天邊泛起魚肚白時,他終於起身,走到劍架前,握住了那柄玄色的“塵縛”劍。
劍柄上的“鏡”字硌得掌心生疼,無數破碎的畫麵在腦海裡翻湧——雪夜的梅林,染血的龍袍,還有那句被風吹散的“師尊,等我回來”。
“鏡吟……”他低聲念出這個名字,心口像是被撕開道口子,疼得他彎下了腰。
門外傳來雲皓的聲音,帶著少年特有的清亮:“師尊,沈師兄說今日的朝霞特彆好看,像您袍角的梅花!”

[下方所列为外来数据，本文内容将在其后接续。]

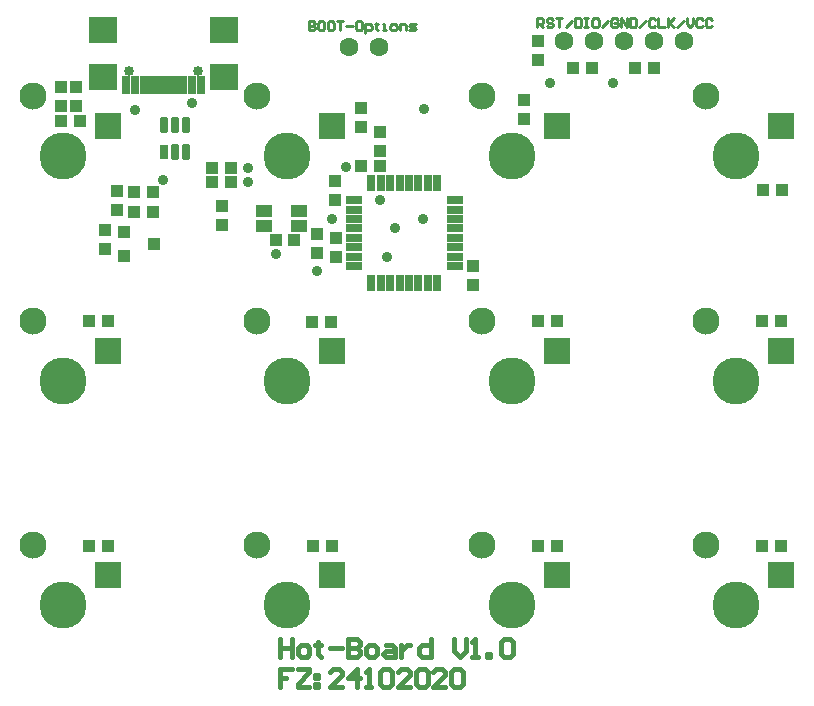
<source format=gts>
G04*
G04 #@! TF.GenerationSoftware,Altium Limited,Altium Designer,19.1.8 (144)*
G04*
G04 Layer_Color=8388736*
%FSLAX42Y42*%
%MOMM*%
G71*
G01*
G75*
%ADD10C,0.45*%
%ADD11C,0.25*%
%ADD12C,0.23*%
%ADD13R,0.80X1.55*%
%ADD14R,0.50X1.55*%
%ADD15R,2.38X2.20*%
%ADD16R,1.10X1.00*%
%ADD17R,1.00X1.10*%
%ADD18R,1.40X1.00*%
%ADD19R,1.09X1.09*%
%ADD20R,1.40X0.70*%
%ADD21R,0.70X1.40*%
G04:AMPARAMS|DCode=22|XSize=0.7mm|YSize=1.3mm|CornerRadius=0.11mm|HoleSize=0mm|Usage=FLASHONLY|Rotation=0.000|XOffset=0mm|YOffset=0mm|HoleType=Round|Shape=RoundedRectangle|*
%AMROUNDEDRECTD22*
21,1,0.70,1.08,0,0,0.0*
21,1,0.48,1.30,0,0,0.0*
1,1,0.22,0.24,-0.54*
1,1,0.22,-0.24,-0.54*
1,1,0.22,-0.24,0.54*
1,1,0.22,0.24,0.54*
%
%ADD22ROUNDEDRECTD22*%
%ADD23R,0.70X1.30*%
%ADD24C,0.85*%
%ADD25C,1.60*%
%ADD26C,2.30*%
%ADD27R,2.30X2.30*%
%ADD28C,3.99*%
%ADD29C,0.90*%
D10*
X-913Y-2438D02*
X-1012D01*
Y-2513D01*
X-963D01*
X-1012D01*
Y-2588D01*
X-863Y-2438D02*
X-763D01*
Y-2463D01*
X-863Y-2563D01*
Y-2588D01*
X-763D01*
X-713Y-2488D02*
X-688D01*
Y-2513D01*
X-713D01*
Y-2488D01*
Y-2563D02*
X-688D01*
Y-2588D01*
X-713D01*
Y-2563D01*
X-488Y-2588D02*
X-588D01*
X-488Y-2488D01*
Y-2463D01*
X-513Y-2438D01*
X-563D01*
X-588Y-2463D01*
X-363Y-2588D02*
Y-2438D01*
X-438Y-2513D01*
X-338D01*
X-288Y-2588D02*
X-238D01*
X-263D01*
Y-2438D01*
X-288Y-2463D01*
X-163D02*
X-138Y-2438D01*
X-88D01*
X-63Y-2463D01*
Y-2563D01*
X-88Y-2588D01*
X-138D01*
X-163Y-2563D01*
Y-2463D01*
X87Y-2588D02*
X-13D01*
X87Y-2488D01*
Y-2463D01*
X62Y-2438D01*
X12D01*
X-13Y-2463D01*
X137D02*
X162Y-2438D01*
X212D01*
X237Y-2463D01*
Y-2563D01*
X212Y-2588D01*
X162D01*
X137Y-2563D01*
Y-2463D01*
X387Y-2588D02*
X287D01*
X387Y-2488D01*
Y-2463D01*
X362Y-2438D01*
X312D01*
X287Y-2463D01*
X437D02*
X462Y-2438D01*
X512D01*
X537Y-2463D01*
Y-2563D01*
X512Y-2588D01*
X462D01*
X437Y-2563D01*
Y-2463D01*
X-1012Y-2188D02*
Y-2338D01*
Y-2263D01*
X-913D01*
Y-2188D01*
Y-2338D01*
X-838D02*
X-788D01*
X-763Y-2313D01*
Y-2263D01*
X-788Y-2238D01*
X-838D01*
X-863Y-2263D01*
Y-2313D01*
X-838Y-2338D01*
X-688Y-2213D02*
Y-2238D01*
X-713D01*
X-663D01*
X-688D01*
Y-2313D01*
X-663Y-2338D01*
X-588Y-2263D02*
X-488D01*
X-438Y-2188D02*
Y-2338D01*
X-363D01*
X-338Y-2313D01*
Y-2288D01*
X-363Y-2263D01*
X-438D01*
X-363D01*
X-338Y-2238D01*
Y-2213D01*
X-363Y-2188D01*
X-438D01*
X-263Y-2338D02*
X-213D01*
X-188Y-2313D01*
Y-2263D01*
X-213Y-2238D01*
X-263D01*
X-288Y-2263D01*
Y-2313D01*
X-263Y-2338D01*
X-113Y-2238D02*
X-63D01*
X-38Y-2263D01*
Y-2338D01*
X-113D01*
X-138Y-2313D01*
X-113Y-2288D01*
X-38D01*
X12Y-2238D02*
Y-2338D01*
Y-2288D01*
X37Y-2263D01*
X62Y-2238D01*
X87D01*
X262Y-2188D02*
Y-2338D01*
X187D01*
X162Y-2313D01*
Y-2263D01*
X187Y-2238D01*
X262D01*
X462Y-2188D02*
Y-2288D01*
X512Y-2338D01*
X562Y-2288D01*
Y-2188D01*
X612Y-2338D02*
X662D01*
X637D01*
Y-2188D01*
X612Y-2213D01*
X737Y-2338D02*
Y-2313D01*
X762D01*
Y-2338D01*
X737D01*
X862Y-2213D02*
X887Y-2188D01*
X937D01*
X962Y-2213D01*
Y-2313D01*
X937Y-2338D01*
X887D01*
X862Y-2313D01*
Y-2213D01*
D11*
X-770Y3047D02*
Y2967D01*
X-730D01*
X-717Y2981D01*
Y2994D01*
X-730Y3007D01*
X-770D01*
X-730D01*
X-717Y3021D01*
Y3034D01*
X-730Y3047D01*
X-770D01*
X-650D02*
X-677D01*
X-690Y3034D01*
Y2981D01*
X-677Y2967D01*
X-650D01*
X-637Y2981D01*
Y3034D01*
X-650Y3047D01*
X-570D02*
X-597D01*
X-610Y3034D01*
Y2981D01*
X-597Y2967D01*
X-570D01*
X-557Y2981D01*
Y3034D01*
X-570Y3047D01*
X-530D02*
X-477D01*
X-503D01*
Y2967D01*
X-450Y3007D02*
X-397D01*
X-330Y3047D02*
X-357D01*
X-370Y3034D01*
Y2981D01*
X-357Y2967D01*
X-330D01*
X-317Y2981D01*
Y3034D01*
X-330Y3047D01*
X-290Y2941D02*
Y3021D01*
X-250D01*
X-237Y3007D01*
Y2981D01*
X-250Y2967D01*
X-290D01*
X-197Y3034D02*
Y3021D01*
X-210D01*
X-184D01*
X-197D01*
Y2981D01*
X-184Y2967D01*
X-144D02*
X-117D01*
X-130D01*
Y3021D01*
X-144D01*
X-64Y2967D02*
X-37D01*
X-24Y2981D01*
Y3007D01*
X-37Y3021D01*
X-64D01*
X-77Y3007D01*
Y2981D01*
X-64Y2967D01*
X3D02*
Y3021D01*
X43D01*
X56Y3007D01*
Y2967D01*
X83D02*
X123D01*
X136Y2981D01*
X123Y2994D01*
X96D01*
X83Y3007D01*
X96Y3021D01*
X136D01*
D12*
X1165Y2992D02*
Y3072D01*
X1205D01*
X1218Y3059D01*
Y3032D01*
X1205Y3019D01*
X1165D01*
X1192D02*
X1218Y2992D01*
X1298Y3059D02*
X1285Y3072D01*
X1258D01*
X1245Y3059D01*
Y3046D01*
X1258Y3032D01*
X1285D01*
X1298Y3019D01*
Y3006D01*
X1285Y2992D01*
X1258D01*
X1245Y3006D01*
X1325Y3072D02*
X1378D01*
X1352D01*
Y2992D01*
X1405D02*
X1458Y3046D01*
X1485Y3072D02*
Y2992D01*
X1525D01*
X1538Y3006D01*
Y3059D01*
X1525Y3072D01*
X1485D01*
X1565D02*
X1592D01*
X1578D01*
Y2992D01*
X1565D01*
X1592D01*
X1672Y3072D02*
X1645D01*
X1632Y3059D01*
Y3006D01*
X1645Y2992D01*
X1672D01*
X1685Y3006D01*
Y3059D01*
X1672Y3072D01*
X1711Y2992D02*
X1765Y3046D01*
X1845Y3059D02*
X1831Y3072D01*
X1805D01*
X1791Y3059D01*
Y3006D01*
X1805Y2992D01*
X1831D01*
X1845Y3006D01*
Y3032D01*
X1818D01*
X1871Y2992D02*
Y3072D01*
X1925Y2992D01*
Y3072D01*
X1951D02*
Y2992D01*
X1991D01*
X2005Y3006D01*
Y3059D01*
X1991Y3072D01*
X1951D01*
X2031Y2992D02*
X2085Y3046D01*
X2165Y3059D02*
X2151Y3072D01*
X2125D01*
X2111Y3059D01*
Y3006D01*
X2125Y2992D01*
X2151D01*
X2165Y3006D01*
X2191Y3072D02*
Y2992D01*
X2245D01*
X2271Y3072D02*
Y2992D01*
Y3019D01*
X2325Y3072D01*
X2285Y3032D01*
X2325Y2992D01*
X2351D02*
X2405Y3046D01*
X2431Y3072D02*
Y3019D01*
X2458Y2992D01*
X2485Y3019D01*
Y3072D01*
X2565Y3059D02*
X2551Y3072D01*
X2525D01*
X2511Y3059D01*
Y3006D01*
X2525Y2992D01*
X2551D01*
X2565Y3006D01*
X2645Y3059D02*
X2631Y3072D01*
X2605D01*
X2591Y3059D01*
Y3006D01*
X2605Y2992D01*
X2631D01*
X2645Y3006D01*
D13*
X-1680Y2508D02*
D03*
X-1760D02*
D03*
X-2240D02*
D03*
X-2320D02*
D03*
D14*
X-1825D02*
D03*
X-2175D02*
D03*
X-1875D02*
D03*
X-2125D02*
D03*
X-1925D02*
D03*
X-2075D02*
D03*
X-1975D02*
D03*
X-2025D02*
D03*
D15*
X-1489Y2575D02*
D03*
X-2511D02*
D03*
X-1489Y2968D02*
D03*
X-2511D02*
D03*
D16*
X-700Y1240D02*
D03*
Y1080D02*
D03*
X1175Y2720D02*
D03*
Y2880D02*
D03*
X-2392Y1445D02*
D03*
Y1605D02*
D03*
X-1500Y1480D02*
D03*
Y1320D02*
D03*
X-330Y2310D02*
D03*
Y2150D02*
D03*
X-170Y1950D02*
D03*
Y2110D02*
D03*
X-2495Y1120D02*
D03*
Y1280D02*
D03*
X-550Y1690D02*
D03*
Y1530D02*
D03*
X-540Y1050D02*
D03*
Y1210D02*
D03*
X620Y810D02*
D03*
Y970D02*
D03*
X-2870Y2330D02*
D03*
Y2490D02*
D03*
X-2740Y2330D02*
D03*
Y2490D02*
D03*
X1050Y2220D02*
D03*
Y2380D02*
D03*
D17*
X2155Y2650D02*
D03*
X1995D02*
D03*
X1470D02*
D03*
X1630D02*
D03*
X-2630Y510D02*
D03*
X-2470D02*
D03*
X-1590Y1680D02*
D03*
X-1430D02*
D03*
X-1590Y1800D02*
D03*
X-1430D02*
D03*
X-890Y1190D02*
D03*
X-1050D02*
D03*
X-170Y1820D02*
D03*
X-330D02*
D03*
X-2870Y2200D02*
D03*
X-2710D02*
D03*
X-2250Y1430D02*
D03*
X-2090D02*
D03*
X-2250Y1600D02*
D03*
X-2090D02*
D03*
X-570Y-1400D02*
D03*
X-730D02*
D03*
X-2470D02*
D03*
X-2630D02*
D03*
X-580Y500D02*
D03*
X-740D02*
D03*
X3240Y1620D02*
D03*
X3080D02*
D03*
X3230Y510D02*
D03*
X3070D02*
D03*
X1330D02*
D03*
X1170D02*
D03*
X3230Y-1400D02*
D03*
X3070D02*
D03*
X1330D02*
D03*
X1170D02*
D03*
D18*
X-855Y1435D02*
D03*
X-1145D02*
D03*
Y1315D02*
D03*
X-855D02*
D03*
D19*
X-2083Y1160D02*
D03*
X-2337Y1058D02*
D03*
Y1262D02*
D03*
D20*
X465Y1530D02*
D03*
Y1450D02*
D03*
Y1370D02*
D03*
Y1290D02*
D03*
Y970D02*
D03*
Y1050D02*
D03*
Y1130D02*
D03*
Y1210D02*
D03*
X-385Y1530D02*
D03*
Y1450D02*
D03*
Y1370D02*
D03*
Y1290D02*
D03*
Y970D02*
D03*
Y1050D02*
D03*
Y1130D02*
D03*
Y1210D02*
D03*
D21*
X-240Y825D02*
D03*
X-160D02*
D03*
X-80D02*
D03*
X0D02*
D03*
X320D02*
D03*
X240D02*
D03*
X160D02*
D03*
X80D02*
D03*
Y1675D02*
D03*
X160D02*
D03*
X240D02*
D03*
X320D02*
D03*
X0D02*
D03*
X-80D02*
D03*
X-160D02*
D03*
X-240D02*
D03*
D22*
X-1995Y2165D02*
D03*
X-1900D02*
D03*
X-1805D02*
D03*
Y1935D02*
D03*
X-1900D02*
D03*
D23*
X-1995D02*
D03*
D24*
X-1711Y2625D02*
D03*
X-2289D02*
D03*
D25*
X-173Y2825D02*
D03*
X-427D02*
D03*
X1392Y2875D02*
D03*
X1646D02*
D03*
X1900D02*
D03*
X2154D02*
D03*
X2408D02*
D03*
D26*
X-1204Y2408D02*
D03*
X-3104D02*
D03*
Y508D02*
D03*
X-1204D02*
D03*
X-3104Y-1392D02*
D03*
X-1204D02*
D03*
X696D02*
D03*
X2596D02*
D03*
X696Y508D02*
D03*
X2596D02*
D03*
Y2408D02*
D03*
X696D02*
D03*
D27*
X-569Y2154D02*
D03*
X-2469D02*
D03*
Y254D02*
D03*
X-569D02*
D03*
X-2469Y-1646D02*
D03*
X-569D02*
D03*
X1331D02*
D03*
X3231D02*
D03*
X1331Y254D02*
D03*
X3231D02*
D03*
Y2154D02*
D03*
X1331D02*
D03*
D28*
X-950Y1900D02*
D03*
X-2850D02*
D03*
Y-0D02*
D03*
X-950D02*
D03*
X-2850Y-1900D02*
D03*
X-950D02*
D03*
X950D02*
D03*
X2850D02*
D03*
X950Y-0D02*
D03*
X2850D02*
D03*
Y1900D02*
D03*
X950D02*
D03*
D29*
X-40Y1290D02*
D03*
X-1760Y2350D02*
D03*
X1810Y2520D02*
D03*
X1270D02*
D03*
X-2240Y2290D02*
D03*
X-700Y930D02*
D03*
X-1050Y1070D02*
D03*
X210Y2300D02*
D03*
X200Y1370D02*
D03*
X-1280Y1680D02*
D03*
Y1800D02*
D03*
X-170Y1530D02*
D03*
X-110Y1050D02*
D03*
X-450Y1810D02*
D03*
X-570Y1370D02*
D03*
X-2000Y1700D02*
D03*
M02*

</source>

楚寒玉猛地擡頭,眼底的迷茫漸漸散去,隻剩下刻骨的痛楚。
他想起來了,全都想起來了。
那個總愛偷懶的少年,那個穿著玄色龍袍的皇帝,那個讓他等了三年的曉鏡吟。
“知道了。”他的聲音沙啞得不像自己,指尖在“塵縛”劍的劍柄上輕輕摩挲,“讓他……讓沈毅來見我。”

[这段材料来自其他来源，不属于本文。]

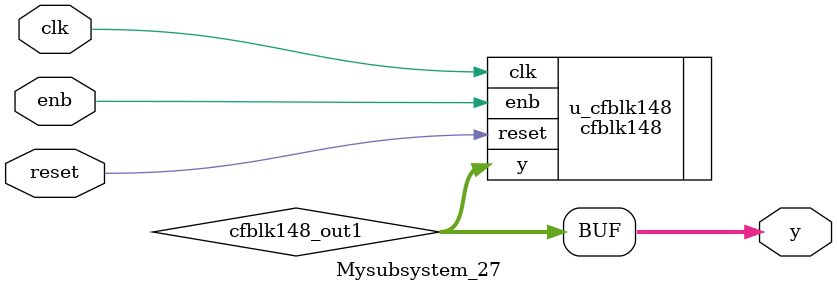
<source format=v>



`timescale 1 ns / 1 ns

module Mysubsystem_27
          (clk,
           reset,
           enb,
           y);


  input   clk;
  input   reset;
  input   enb;
  output  [15:0] y;  // uint16


  wire [15:0] cfblk148_out1;  // uint16


  cfblk148 u_cfblk148 (.clk(clk),
                       .reset(reset),
                       .enb(enb),
                       .y(cfblk148_out1)  // uint16
                       );

  assign y = cfblk148_out1;

endmodule  // Mysubsystem_27


</source>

晨光漫進幽篁舍時,沈毅站在門口,看著那個背對著他的清瘦身影。
月白長袍在晨光中泛著柔和的光,卻掩不住那深入骨髓的落寞。
“師尊。”沈毅的聲音有些發顫。
楚寒玉沒有回頭,隻是望著窗外的梅花樹:“他……還好嗎?”
沈毅的眼眶瞬間紅了:“陛下很好,隻是……總在夜裡看寒月山的星圖。”
楚寒玉的指尖在窗台上劃過,留下道淺淺的痕跡:“他為什麼不回來?”
“玄真長老說您因他陷入心魔,陛下怕……怕您記起來會更痛苦。”
沈毅的聲音越來越低,“他說,隻要您能安好,記不記得他,都沒關係。”
楚寒玉忽然笑了,笑聲裡帶著說不出的苦澀。
他想起三年前曉鏡吟下山時,也是這樣說:“師尊,隻要您好好的,我怎樣都沒關係。”
“傻孩子。”他望著晨光中的梅花樹,眼眶微微發紅,“他不知道,忘了他,纔是最痛苦的事。”
晨光漫過練劍場,新弟子們正在晨練。
雲皓的“逐月式”練得有模有樣,收勢時卻也習慣性地頓了下。
沈毅站在觀禮台上,看著楚寒玉走下台階,走向那個正在練劍的小小身影。
楚寒玉的月白長袍在晨光中泛著光,他走到雲皓身邊,輕輕握住了那隻還帶著稚氣的小手。
“收勢時要沉腕。”
他的聲音清冽如霜,卻帶著不易察覺的溫柔,“像這樣。”
雲皓擡起頭,看著師尊眼底的溫柔,忽然覺得,這晨光中的梅花,比任何時候都要好看。
而千裡之外的皇宮裡,曉鏡吟正站在禦書房的窗前,手裡摩挲著那枚梅花佩。
晨光落在玉佩上,泛著溫潤的光。
他忽然對著寒月山的方向輕聲說:“師尊,我好像感覺到了,你在想我。”
風卷著梅香飄過宮牆,像是誰的回應。
有些等待,不管隔了多少歲月,跨了多少山水,終究會被記起。
有些牽掛,就算刻進骨髓,藏進心底,也總會在某個晨光熹微的時刻,破土而出,長成參天的思念。